(Stored dataset items)
= = = = = = =

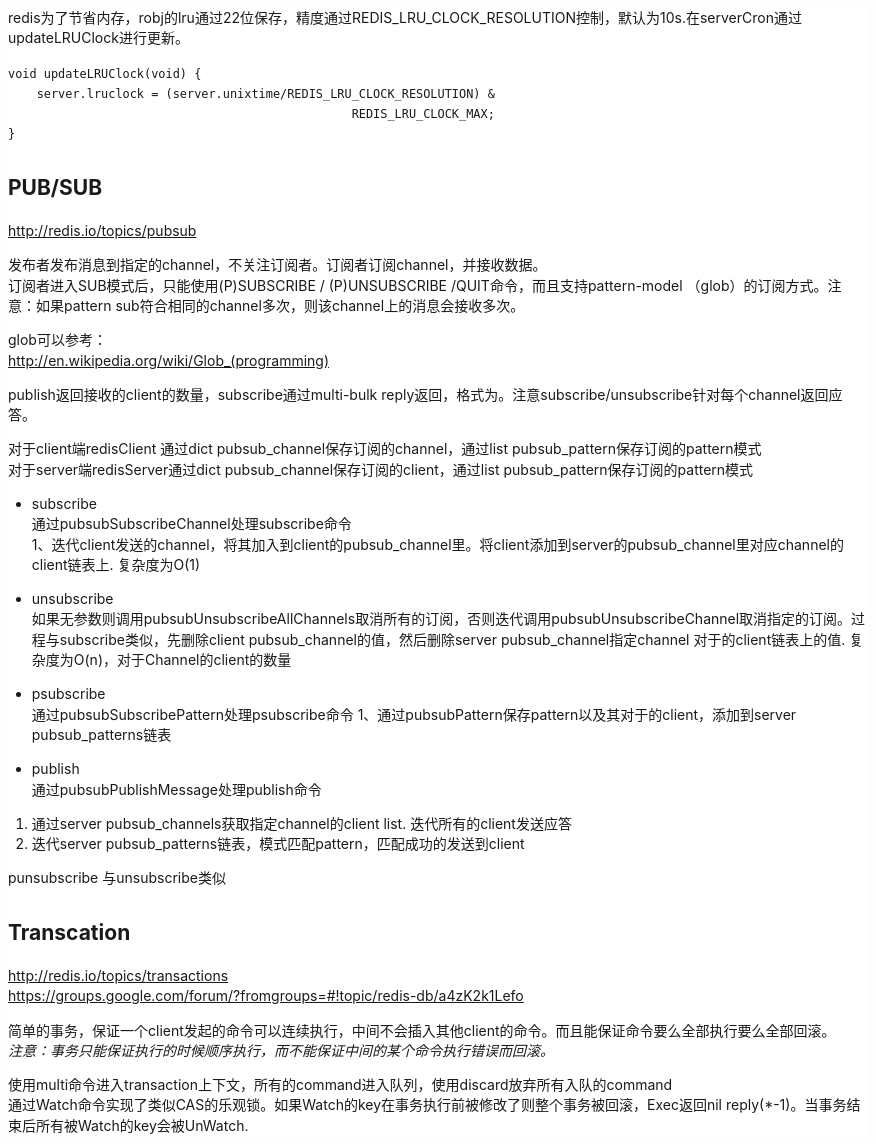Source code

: redis为了节省内存，robj的lru通过22位保存，精度通过REDIS_LRU_CLOCK_RESOLUTION控制，默认为10s.在serverCron通过updateLRUClock进行更新。

    void updateLRUClock(void) {
        server.lruclock = (server.unixtime/REDIS_LRU_CLOCK_RESOLUTION) &
                                                    REDIS_LRU_CLOCK_MAX;                                                                                                                                               
    }

PUB/SUB
--------
<http://redis.io/topics/pubsub>

发布者发布消息到指定的channel，不关注订阅者。订阅者订阅channel，并接收数据。  
订阅者进入SUB模式后，只能使用(P)SUBSCRIBE / (P)UNSUBSCRIBE /QUIT命令，而且支持pattern-model （glob）的订阅方式。注意：如果pattern sub符合相同的channel多次，则该channel上的消息会接收多次。

glob可以参考：  
<http://en.wikipedia.org/wiki/Glob_(programming)>

publish返回接收的client的数量，subscribe通过multi-bulk reply返回，格式为<message kind><channel name><channel number>。注意subscribe/unsubscribe针对每个channel返回应答。

对于client端redisClient 通过dict pubsub_channel保存订阅的channel，通过list  pubsub_pattern保存订阅的pattern模式  
对于server端redisServer通过dict pubsub_channel保存订阅的client，通过list pubsub_pattern保存订阅的pattern模式

* subscribe  
通过pubsubSubscribeChannel处理subscribe命令  
1、迭代client发送的channel，将其加入到client的pubsub_channel里。将client添加到server的pubsub_channel里对应channel的client链表上. 复杂度为O(1)

* unsubscribe  
如果无参数则调用pubsubUnsubscribeAllChannels取消所有的订阅，否则迭代调用pubsubUnsubscribeChannel取消指定的订阅。过程与subscribe类似，先删除client pubsub_channel的值，然后删除server pubsub_channel指定channel 对于的client链表上的值. 复杂度为O(n)，对于Channel的client的数量

* psubscribe  
通过pubsubSubscribePattern处理psubscribe命令
1、通过pubsubPattern保存pattern以及其对于的client，添加到server pubsub_patterns链表

* publish   
通过pubsubPublishMessage处理publish命令
1. 通过server pubsub_channels获取指定channel的client list. 迭代所有的client发送应答
2. 迭代server pubsub_patterns链表，模式匹配pattern，匹配成功的发送到client

punsubscribe 与unsubscribe类似

Transcation
------------
<http://redis.io/topics/transactions>  
<https://groups.google.com/forum/?fromgroups=#!topic/redis-db/a4zK2k1Lefo>

简单的事务，保证一个client发起的命令可以连续执行，中间不会插入其他client的命令。而且能保证命令要么全部执行要么全部回滚。  
*注意：事务只能保证执行的时候顺序执行，而不能保证中间的某个命令执行错误而回滚。*

使用multi命令进入transaction上下文，所有的command进入队列，使用discard放弃所有入队的command  
通过Watch命令实现了类似CAS的乐观锁。如果Watch的key在事务执行前被修改了则整个事务被回滚，Exec返回nil reply(\*-1)。当事务结束后所有被Watch的key会被UnWatch.
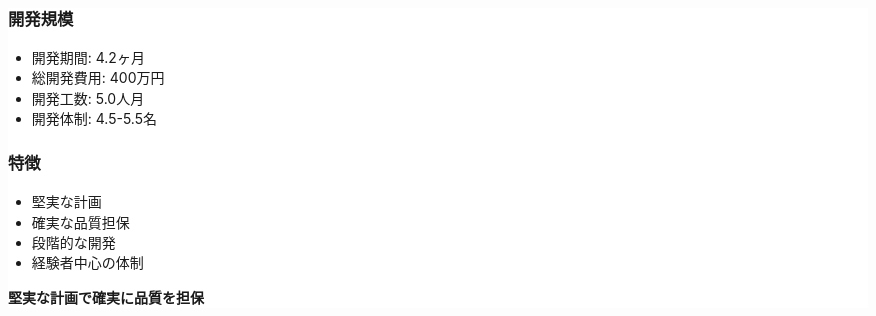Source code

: <div class="comparison">
<div class="comparison-item">

### 開発規模
- 開発期間: 4.2ヶ月
- 総開発費用: 400万円
- 開発工数: 5.0人月
- 開発体制: 4.5-5.5名

</div>
<div class="comparison-item">

### 特徴
- 堅実な計画
- 確実な品質担保
- 段階的な開発
- 経験者中心の体制

</div>
</div>

**堅実な計画で確実に品質を担保**
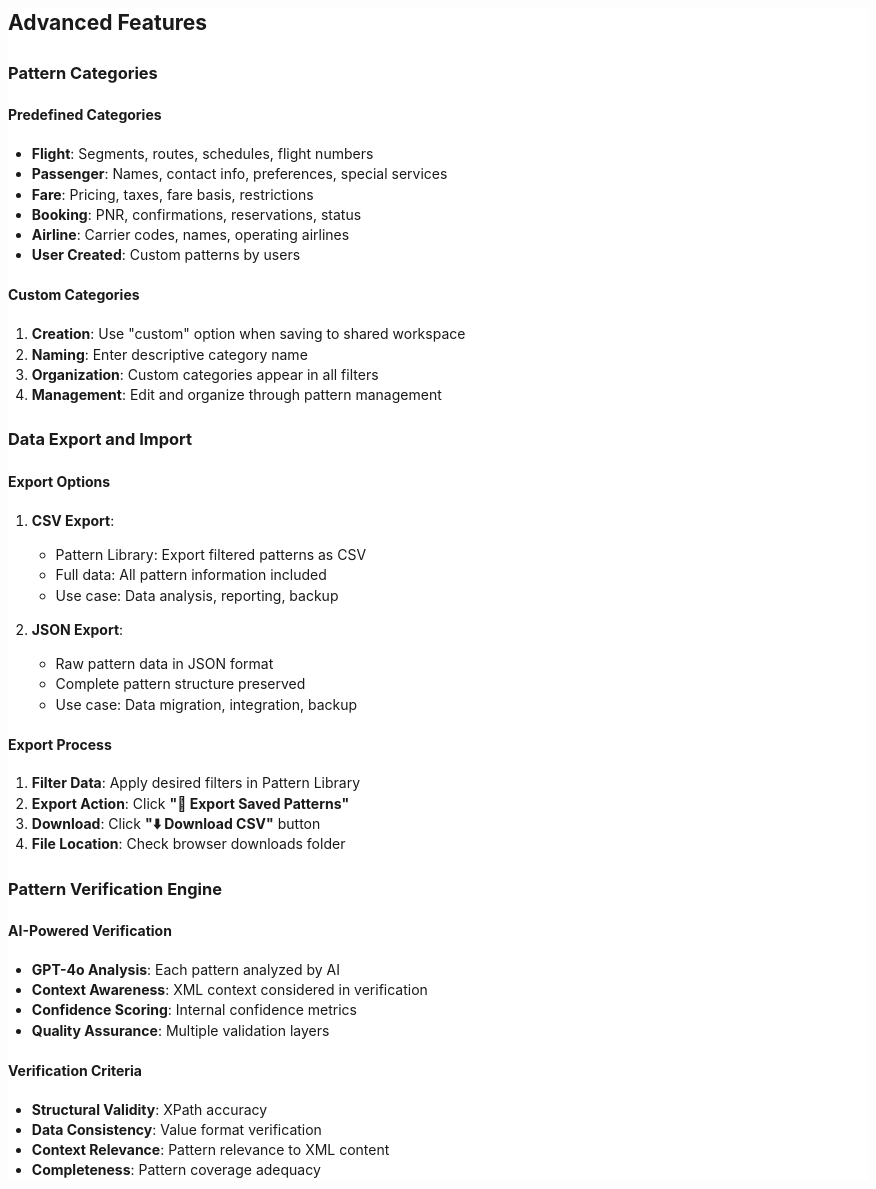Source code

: 
## Advanced Features

### Pattern Categories

#### Predefined Categories
- **Flight**: Segments, routes, schedules, flight numbers
- **Passenger**: Names, contact info, preferences, special services
- **Fare**: Pricing, taxes, fare basis, restrictions
- **Booking**: PNR, confirmations, reservations, status
- **Airline**: Carrier codes, names, operating airlines
- **User Created**: Custom patterns by users

#### Custom Categories
1. **Creation**: Use "custom" option when saving to shared workspace
2. **Naming**: Enter descriptive category name
3. **Organization**: Custom categories appear in all filters
4. **Management**: Edit and organize through pattern management

### Data Export and Import

#### Export Options
1. **CSV Export**:
   - Pattern Library: Export filtered patterns as CSV
   - Full data: All pattern information included
   - Use case: Data analysis, reporting, backup

2. **JSON Export**:
   - Raw pattern data in JSON format
   - Complete pattern structure preserved
   - Use case: Data migration, integration, backup

#### Export Process
1. **Filter Data**: Apply desired filters in Pattern Library
2. **Export Action**: Click **"📄 Export Saved Patterns"**
3. **Download**: Click **"⬇️ Download CSV"** button
4. **File Location**: Check browser downloads folder

### Pattern Verification Engine

#### AI-Powered Verification
- **GPT-4o Analysis**: Each pattern analyzed by AI
- **Context Awareness**: XML context considered in verification
- **Confidence Scoring**: Internal confidence metrics
- **Quality Assurance**: Multiple validation layers

#### Verification Criteria
- **Structural Validity**: XPath accuracy
- **Data Consistency**: Value format verification  
- **Context Relevance**: Pattern relevance to XML content
- **Completeness**: Pattern coverage adequacy

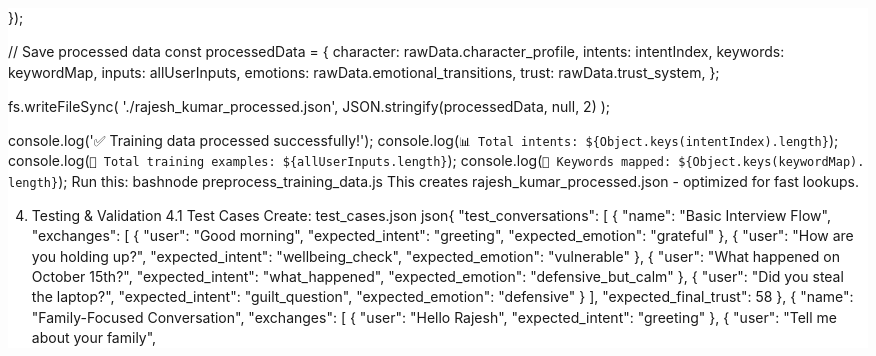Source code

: });

// Save processed data
const processedData = {
  character: rawData.character_profile,
  intents: intentIndex,
  keywords: keywordMap,
  inputs: allUserInputs,
  emotions: rawData.emotional_transitions,
  trust: rawData.trust_system,
};

fs.writeFileSync(
  './rajesh_kumar_processed.json',
  JSON.stringify(processedData, null, 2)
);

console.log('✅ Training data processed successfully!');
console.log(`📊 Total intents: ${Object.keys(intentIndex).length}`);
console.log(`📝 Total training examples: ${allUserInputs.length}`);
console.log(`🔑 Keywords mapped: ${Object.keys(keywordMap).length}`);
Run this:
bashnode preprocess_training_data.js
This creates rajesh_kumar_processed.json - optimized for fast lookups.

4. Testing & Validation
4.1 Test Cases
Create: test_cases.json
json{
  "test_conversations": [
    {
      "name": "Basic Interview Flow",
      "exchanges": [
        {
          "user": "Good morning",
          "expected_intent": "greeting",
          "expected_emotion": "grateful"
        },
        {
          "user": "How are you holding up?",
          "expected_intent": "wellbeing_check",
          "expected_emotion": "vulnerable"
        },
        {
          "user": "What happened on October 15th?",
          "expected_intent": "what_happened",
          "expected_emotion": "defensive_but_calm"
        },
        {
          "user": "Did you steal the laptop?",
          "expected_intent": "guilt_question",
          "expected_emotion": "defensive"
        }
      ],
      "expected_final_trust": 58
    },
    {
      "name": "Family-Focused Conversation",
      "exchanges": [
        {
          "user": "Hello Rajesh",
          "expected_intent": "greeting"
        },
        {
          "user": "Tell me about your family",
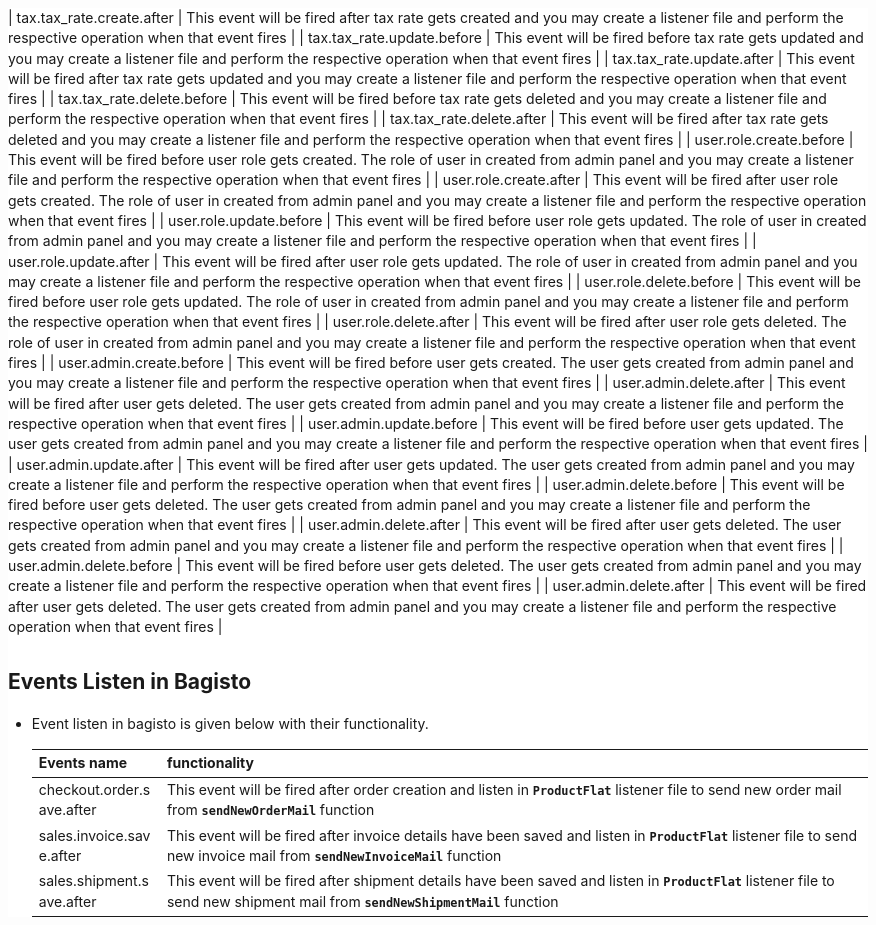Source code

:   | tax.tax_rate.create.after                  | This event will be fired after tax rate gets created and you may create a listener file and perform the respective operation when that event fires                                                       |
  | tax.tax_rate.update.before                 | This event will be fired before tax rate gets updated and you may create a listener file and perform the respective operation when that event fires                                                      |
  | tax.tax_rate.update.after                  | This event will be fired after tax rate gets updated and you may create a listener file and perform the respective operation when that event fires                                                       |
  | tax.tax_rate.delete.before                 | This event will be fired before tax rate gets deleted and you may create a listener file and perform the respective operation when that event fires                                                      |
  | tax.tax_rate.delete.after                  | This event will be fired after tax rate gets deleted and you may create a listener file and perform the respective operation when that event fires                                                       |
  | user.role.create.before                    | This event will be fired before user role gets created. The role of user in created from admin panel and you may create a listener file and perform the respective operation when that event fires       |
  | user.role.create.after                     | This event will be fired after user role gets created. The role of user in created from admin panel and you may create a listener file and perform the respective operation when that event fires        |
  | user.role.update.before                    | This event will be fired before user role gets updated. The role of user in created from admin panel and you may create a listener file and perform the respective operation when that event fires       |
  | user.role.update.after                     | This event will be fired after user role gets updated. The role of user in created from admin panel and you may create a listener file and perform the respective operation when that event fires        |
  | user.role.delete.before                    | This event will be fired before user role gets updated. The role of user in created from admin panel and you may create a listener file and perform the respective operation when that event fires       |
  | user.role.delete.after                     | This event will be fired after user role gets deleted. The role of user in created from admin panel and you may create a listener file and perform the respective operation when that event fires        |
  | user.admin.create.before                   | This event will be fired before user gets created. The user gets created from admin panel and you may create a listener file and perform the respective operation when that event fires                  |
  | user.admin.delete.after                    | This event will be fired after user gets deleted. The user gets created from admin panel and you may create a listener file and perform the respective operation when that event fires                   |
  | user.admin.update.before                   | This event will be fired before user gets updated. The user gets created from admin panel and you may create a listener file and perform the respective operation when that event fires                  |
  | user.admin.update.after                    | This event will be fired after user gets updated. The user gets created from admin panel and you may create a listener file and perform the respective operation when that event fires                   |
  | user.admin.delete.before                   | This event will be fired before user gets deleted. The user gets created from admin panel and you may create a listener file and perform the respective operation when that event fires                  |
  | user.admin.delete.after                    | This event will be fired after user gets deleted. The user gets created from admin panel and you may create a listener file and perform the respective operation when that event fires                   |
  | user.admin.delete.before                   | This event will be fired before user gets deleted. The user gets created from admin panel and you may create a listener file and perform the respective operation when that event fires                  |
  | user.admin.delete.after                    | This event will be fired after user gets deleted. The user gets created from admin panel and you may create a listener file and perform the respective operation when that event fires                   |

## Events Listen in Bagisto

- Event listen in bagisto is given below with their functionality.

  | Events name                     | functionality                                                                                                                                                                   |
  | ------------------------------- | ------------------------------------------------------------------------------------------------------------------------------------------------------------------------------- |
  | checkout.order.save.after       | This event will be fired after order creation and listen in **`ProductFlat`** listener file to send new order mail from **`sendNewOrderMail`** function                         |
  | sales.invoice.save.after        | This event will be fired after invoice details have been saved and listen in **`ProductFlat`** listener file to send new invoice mail from **`sendNewInvoiceMail`** function    |
  | sales.shipment.save.after       | This event will be fired after shipment details have been saved and listen in **`ProductFlat`** listener file to send new shipment mail from **`sendNewShipmentMail`** function |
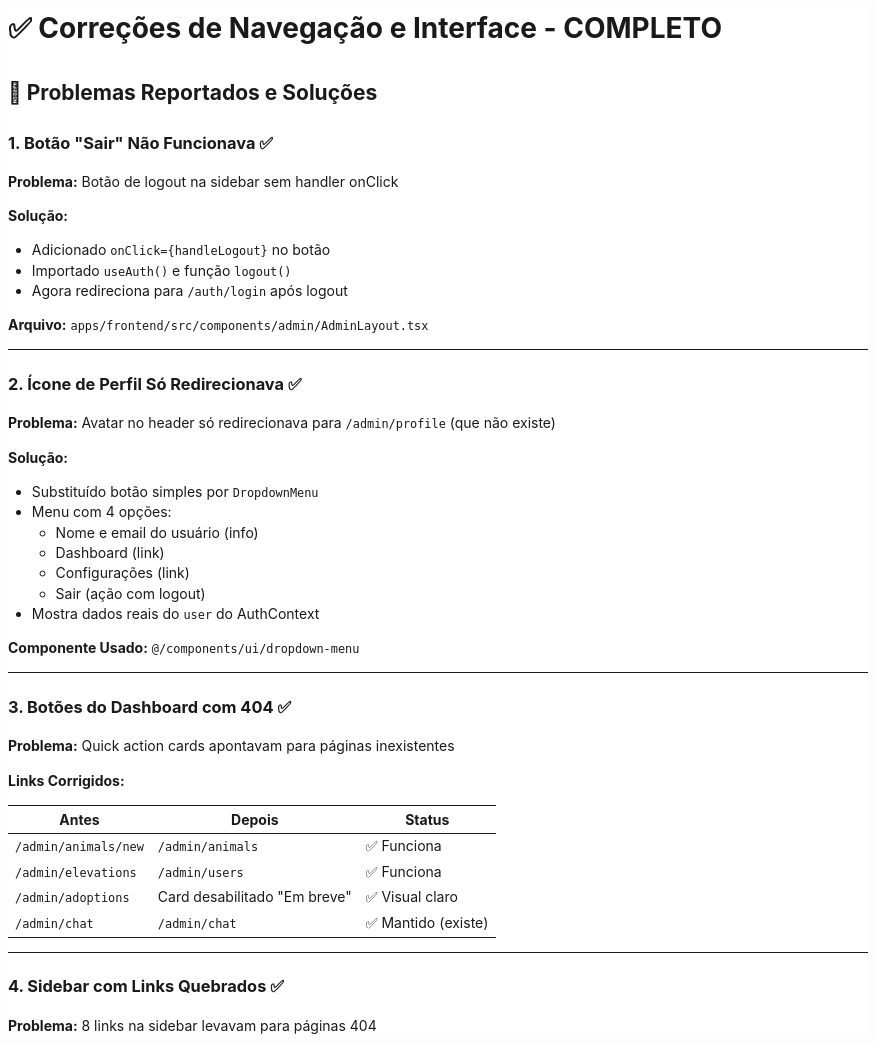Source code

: # ✅ Correções de Navegação e Interface - COMPLETO

## 🎯 Problemas Reportados e Soluções

### **1. Botão "Sair" Não Funcionava** ✅
**Problema:** Botão de logout na sidebar sem handler onClick

**Solução:**
- Adicionado `onClick={handleLogout}` no botão
- Importado `useAuth()` e função `logout()`
- Agora redireciona para `/auth/login` após logout

**Arquivo:** `apps/frontend/src/components/admin/AdminLayout.tsx`

---

### **2. Ícone de Perfil Só Redirecionava** ✅
**Problema:** Avatar no header só redirecionava para `/admin/profile` (que não existe)

**Solução:**
- Substituído botão simples por `DropdownMenu`
- Menu com 4 opções:
  - Nome e email do usuário (info)
  - Dashboard (link)
  - Configurações (link)
  - Sair (ação com logout)
- Mostra dados reais do `user` do AuthContext

**Componente Usado:** `@/components/ui/dropdown-menu`

---

### **3. Botões do Dashboard com 404** ✅
**Problema:** Quick action cards apontavam para páginas inexistentes

**Links Corrigidos:**

| Antes | Depois | Status |
|-------|--------|--------|
| `/admin/animals/new` | `/admin/animals` | ✅ Funciona |
| `/admin/elevations` | `/admin/users` | ✅ Funciona |
| `/admin/adoptions` | Card desabilitado "Em breve" | ✅ Visual claro |
| `/admin/chat` | `/admin/chat` | ✅ Mantido (existe) |

---

### **4. Sidebar com Links Quebrados** ✅
**Problema:** 8 links na sidebar levavam para páginas 404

= = = = = = =

■ Exercise directions ■
From the data, collect all lines where the string "rawData" appears.

■ Finished exercise ■
  character: rawData.character_profile,
  emotions: rawData.emotional_transitions,
  trust: rawData.trust_system,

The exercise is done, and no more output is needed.